## [Data under study]
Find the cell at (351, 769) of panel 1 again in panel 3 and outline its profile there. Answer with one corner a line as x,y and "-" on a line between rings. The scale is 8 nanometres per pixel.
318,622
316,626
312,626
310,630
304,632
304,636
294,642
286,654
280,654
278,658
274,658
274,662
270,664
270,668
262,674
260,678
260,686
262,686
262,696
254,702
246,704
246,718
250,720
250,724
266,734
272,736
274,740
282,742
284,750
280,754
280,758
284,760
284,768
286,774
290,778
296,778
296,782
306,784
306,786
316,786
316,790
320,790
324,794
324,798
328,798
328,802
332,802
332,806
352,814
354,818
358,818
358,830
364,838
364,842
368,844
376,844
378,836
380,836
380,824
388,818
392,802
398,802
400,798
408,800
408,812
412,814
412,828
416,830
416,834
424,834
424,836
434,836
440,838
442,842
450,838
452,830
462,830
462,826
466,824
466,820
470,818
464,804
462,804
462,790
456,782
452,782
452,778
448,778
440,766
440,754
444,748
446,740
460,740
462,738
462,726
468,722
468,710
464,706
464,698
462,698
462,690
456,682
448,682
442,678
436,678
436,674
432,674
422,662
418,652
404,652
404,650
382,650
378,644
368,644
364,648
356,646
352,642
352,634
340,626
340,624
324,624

* * *

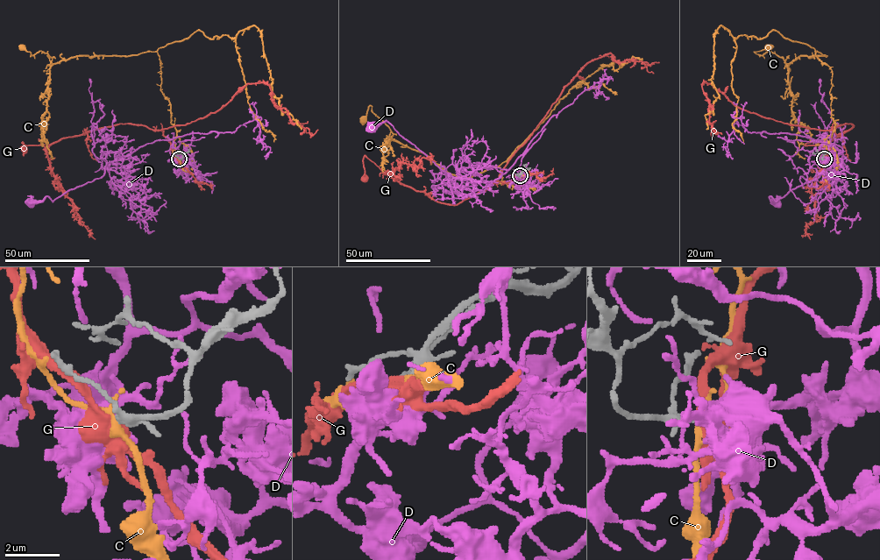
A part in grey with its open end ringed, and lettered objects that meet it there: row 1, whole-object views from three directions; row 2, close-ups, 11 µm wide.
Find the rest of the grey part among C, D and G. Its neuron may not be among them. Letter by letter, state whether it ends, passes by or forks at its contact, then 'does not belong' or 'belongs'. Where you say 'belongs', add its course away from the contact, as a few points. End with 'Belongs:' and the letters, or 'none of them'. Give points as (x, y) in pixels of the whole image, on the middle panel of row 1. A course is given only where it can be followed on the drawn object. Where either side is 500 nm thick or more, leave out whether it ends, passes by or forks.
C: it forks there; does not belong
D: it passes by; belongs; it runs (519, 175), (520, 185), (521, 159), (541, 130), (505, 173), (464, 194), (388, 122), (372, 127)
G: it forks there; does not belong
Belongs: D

...

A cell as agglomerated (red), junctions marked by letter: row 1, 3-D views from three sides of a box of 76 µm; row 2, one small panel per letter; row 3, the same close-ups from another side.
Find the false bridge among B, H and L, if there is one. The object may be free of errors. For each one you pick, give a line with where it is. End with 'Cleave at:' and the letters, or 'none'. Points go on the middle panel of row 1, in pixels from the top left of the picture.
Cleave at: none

## [Your task]
Across the listing above, report every line where "views" occurs.

## [Response]
A part in grey with its open end ringed, and lettered objects that meet it there: row 1, whole-object views from three directions; row 2, close-ups, 11 µm wide.
A cell as agglomerated (red), junctions marked by letter: row 1, 3-D views from three sides of a box of 76 µm; row 2, one small panel per letter; row 3, the same close-ups from another side.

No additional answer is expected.